* _Data shown_:
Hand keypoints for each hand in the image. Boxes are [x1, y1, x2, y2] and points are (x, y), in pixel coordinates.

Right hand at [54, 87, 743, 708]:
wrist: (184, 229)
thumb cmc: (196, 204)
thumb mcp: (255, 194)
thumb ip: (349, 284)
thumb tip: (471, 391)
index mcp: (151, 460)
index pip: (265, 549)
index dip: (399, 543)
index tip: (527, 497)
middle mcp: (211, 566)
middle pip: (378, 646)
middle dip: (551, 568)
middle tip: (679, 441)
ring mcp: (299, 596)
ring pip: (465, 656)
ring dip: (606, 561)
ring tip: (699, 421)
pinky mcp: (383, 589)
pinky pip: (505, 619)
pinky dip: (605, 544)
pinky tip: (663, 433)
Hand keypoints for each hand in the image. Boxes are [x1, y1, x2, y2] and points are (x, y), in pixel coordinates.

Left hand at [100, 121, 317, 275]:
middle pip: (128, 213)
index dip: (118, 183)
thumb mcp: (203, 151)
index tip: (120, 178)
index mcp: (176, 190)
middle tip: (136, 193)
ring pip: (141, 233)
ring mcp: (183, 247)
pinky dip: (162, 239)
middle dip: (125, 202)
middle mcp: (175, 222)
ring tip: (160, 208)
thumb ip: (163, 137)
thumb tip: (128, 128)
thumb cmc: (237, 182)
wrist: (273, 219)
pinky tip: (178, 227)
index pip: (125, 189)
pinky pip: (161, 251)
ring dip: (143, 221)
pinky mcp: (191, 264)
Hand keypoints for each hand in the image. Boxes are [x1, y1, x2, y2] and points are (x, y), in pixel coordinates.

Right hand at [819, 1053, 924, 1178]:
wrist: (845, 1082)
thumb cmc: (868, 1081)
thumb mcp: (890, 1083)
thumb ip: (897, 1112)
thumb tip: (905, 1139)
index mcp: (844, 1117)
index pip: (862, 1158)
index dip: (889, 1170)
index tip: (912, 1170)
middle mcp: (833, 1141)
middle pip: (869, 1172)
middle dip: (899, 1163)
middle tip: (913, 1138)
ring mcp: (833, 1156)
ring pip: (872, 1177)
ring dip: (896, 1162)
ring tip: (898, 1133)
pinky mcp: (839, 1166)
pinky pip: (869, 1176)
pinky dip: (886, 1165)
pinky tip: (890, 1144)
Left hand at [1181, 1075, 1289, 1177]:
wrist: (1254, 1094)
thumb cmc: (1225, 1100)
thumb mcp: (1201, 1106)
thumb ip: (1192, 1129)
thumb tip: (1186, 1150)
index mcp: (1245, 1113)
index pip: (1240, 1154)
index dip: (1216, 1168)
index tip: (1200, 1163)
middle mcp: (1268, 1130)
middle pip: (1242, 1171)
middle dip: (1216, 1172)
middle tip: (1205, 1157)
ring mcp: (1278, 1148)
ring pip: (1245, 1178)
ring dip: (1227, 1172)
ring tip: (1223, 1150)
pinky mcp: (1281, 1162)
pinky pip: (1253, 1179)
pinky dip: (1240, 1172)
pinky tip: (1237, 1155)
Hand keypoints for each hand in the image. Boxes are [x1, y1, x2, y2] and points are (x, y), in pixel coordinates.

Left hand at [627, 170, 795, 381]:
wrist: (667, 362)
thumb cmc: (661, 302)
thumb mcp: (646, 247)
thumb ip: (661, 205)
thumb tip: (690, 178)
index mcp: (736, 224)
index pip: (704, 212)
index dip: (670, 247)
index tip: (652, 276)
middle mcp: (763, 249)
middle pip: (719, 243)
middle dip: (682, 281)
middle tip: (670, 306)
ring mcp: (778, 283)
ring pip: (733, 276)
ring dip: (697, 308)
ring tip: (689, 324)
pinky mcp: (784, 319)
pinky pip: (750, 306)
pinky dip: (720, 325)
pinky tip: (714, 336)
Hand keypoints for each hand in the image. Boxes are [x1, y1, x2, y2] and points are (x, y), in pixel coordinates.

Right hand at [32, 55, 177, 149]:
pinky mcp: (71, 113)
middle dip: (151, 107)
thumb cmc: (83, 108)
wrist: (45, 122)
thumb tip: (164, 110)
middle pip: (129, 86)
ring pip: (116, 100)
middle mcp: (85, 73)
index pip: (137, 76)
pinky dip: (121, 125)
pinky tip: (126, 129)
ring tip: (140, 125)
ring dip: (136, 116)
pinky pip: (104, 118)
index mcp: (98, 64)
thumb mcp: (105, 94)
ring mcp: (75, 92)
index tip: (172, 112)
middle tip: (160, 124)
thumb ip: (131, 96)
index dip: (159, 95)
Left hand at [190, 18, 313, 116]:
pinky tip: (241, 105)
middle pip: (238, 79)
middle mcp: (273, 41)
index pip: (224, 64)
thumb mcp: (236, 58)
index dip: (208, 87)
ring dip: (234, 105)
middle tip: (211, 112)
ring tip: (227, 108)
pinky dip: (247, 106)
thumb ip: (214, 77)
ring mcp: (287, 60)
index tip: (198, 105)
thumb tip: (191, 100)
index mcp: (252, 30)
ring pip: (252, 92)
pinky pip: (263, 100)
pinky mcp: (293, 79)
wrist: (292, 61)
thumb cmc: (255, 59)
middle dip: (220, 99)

* _Try it_: Give the records again, unchanged and complete.

* _Task solution_:
Hand keypoints for each hand in the image. Boxes are [x1, y1, x2, y2] and points are (x, y), in pixel coordinates.

Right hand at [54, 87, 743, 708]:
wrist: (184, 229)
thumb cmc: (196, 204)
thumb mcp: (255, 194)
thumb ip: (349, 284)
thumb tip: (471, 391)
index mcp: (151, 460)
index pip: (265, 549)
index dip: (399, 543)
index tip: (527, 497)
middle mcp: (211, 566)
middle pip: (378, 646)
middle dip: (551, 568)
middle tip: (679, 441)
ring mcp: (299, 596)
ring pip: (465, 656)
ring dip: (606, 561)
ring tip: (699, 421)
pinky mcp: (383, 589)
pinky pip: (505, 619)
pinky dip: (605, 544)
pinky tip: (663, 433)
Hand keypoints for each hand in the image. Boxes are [x1, y1, x2, y2] and points are (x, y), in pixel coordinates.

Left hand at [100, 121, 317, 275]:
middle pip: (128, 213)
index dip: (118, 183)
thumb mcp: (203, 151)
index tip: (120, 178)
index mcp: (176, 190)
middle tip: (136, 193)
ring pip: (141, 233)
ring mcp: (183, 247)
pinky dip: (162, 239)
middle dip: (125, 202)
middle mcp: (175, 222)
ring tip: (160, 208)
thumb ip: (163, 137)
thumb tip: (128, 128)
thumb cmc: (237, 182)
wrist: (273, 219)
pinky tip: (178, 227)
index pip: (125, 189)
pinky pip: (161, 251)
ring dip: (143, 221)
pinky mcp: (191, 264)
Hand keypoints for each hand in the image. Boxes are [x1, y1, x2, y2] and points are (x, y), in pixel coordinates.

Right hand at [819, 1053, 924, 1178]:
wrist: (845, 1082)
thumb cmc: (868, 1081)
thumb mcp: (890, 1083)
thumb ip: (897, 1112)
thumb tip: (905, 1139)
index mcp: (844, 1117)
index pip: (862, 1158)
index dip: (889, 1170)
index tip: (912, 1170)
middle mcp: (833, 1141)
middle pip: (869, 1172)
middle dip: (899, 1163)
middle tip: (913, 1138)
ring mcp: (833, 1156)
ring pip: (872, 1177)
ring dip: (896, 1162)
ring tip: (898, 1133)
pinky mcp: (839, 1166)
pinky pip: (869, 1176)
pinky dip: (886, 1165)
pinky tip: (890, 1144)
Left hand at [1181, 1075, 1289, 1177]:
wrist: (1254, 1094)
thumb cmc: (1225, 1100)
thumb mcp: (1201, 1106)
thumb ip: (1192, 1129)
thumb tip: (1186, 1150)
index mcp: (1245, 1113)
index pip: (1240, 1154)
index dip: (1216, 1168)
index tip: (1200, 1163)
middle mcp: (1268, 1130)
middle pip: (1242, 1171)
middle dip: (1216, 1172)
middle tip: (1205, 1157)
ring mcp: (1278, 1148)
ring pip: (1245, 1178)
ring dip: (1227, 1172)
ring tip: (1223, 1150)
pinky mcp: (1281, 1162)
pinky pip: (1253, 1179)
pinky dip: (1240, 1172)
pinky tip: (1237, 1155)
Hand keypoints for each hand in the image. Boxes are [x1, y1, x2, y2] and points are (x, y), in pixel coordinates.

Left hand at [627, 170, 795, 381]:
wrist: (667, 362)
thumb cmc: (661, 302)
thumb mcp: (646, 247)
thumb ip: (661, 205)
thumb tip: (690, 178)
index mcp: (736, 224)
index pip: (704, 212)
index dip: (670, 247)
index tip: (652, 276)
middle mcp: (763, 249)
middle pip: (719, 243)
middle dip: (682, 281)
middle tip: (670, 306)
ring mcp: (778, 283)
ring pip: (733, 276)
ring dip: (697, 308)
ring tip: (689, 324)
pinky mcp: (784, 319)
pinky pip: (750, 306)
pinky dip: (720, 325)
pinky tip: (714, 336)
Hand keypoints for each hand in the image. Boxes are [x1, y1, x2, y2] and points are (x, y), in pixel coordinates.

Right hand at [32, 55, 177, 149]:
pinky mcp: (71, 113)
middle dip: (151, 107)
thumb cmc: (83, 108)
wrist: (45, 122)
thumb tip: (164, 110)
middle pip: (129, 86)
ring pip: (116, 100)
middle mcp: (85, 73)
index pip: (137, 76)
pinky dip: (121, 125)
pinky tip: (126, 129)
ring tip: (140, 125)
ring dip: (136, 116)
pinky pip: (104, 118)
index mcp: (98, 64)
thumb mcp: (105, 94)
ring mcp: (75, 92)
index tip: (172, 112)
middle tip: (160, 124)
thumb ip: (131, 96)
index dip: (159, 95)
Left hand at [190, 18, 313, 116]:
pinky tip: (241, 105)
middle pip: (238, 79)
middle mcp: (273, 41)
index pip: (224, 64)
thumb mcp: (236, 58)
index dip: (208, 87)
ring dip: (234, 105)
middle tip: (211, 112)
ring tip: (227, 108)
pinky dip: (247, 106)
thumb ip: (214, 77)
ring mcp: (287, 60)
index tip: (198, 105)
thumb tip: (191, 100)
index mcp: (252, 30)
ring pip: (252, 92)
pinky pip: (263, 100)
pinky mcp: (293, 79)
wrist: (292, 61)
thumb cmc: (255, 59)
middle dip: (220, 99)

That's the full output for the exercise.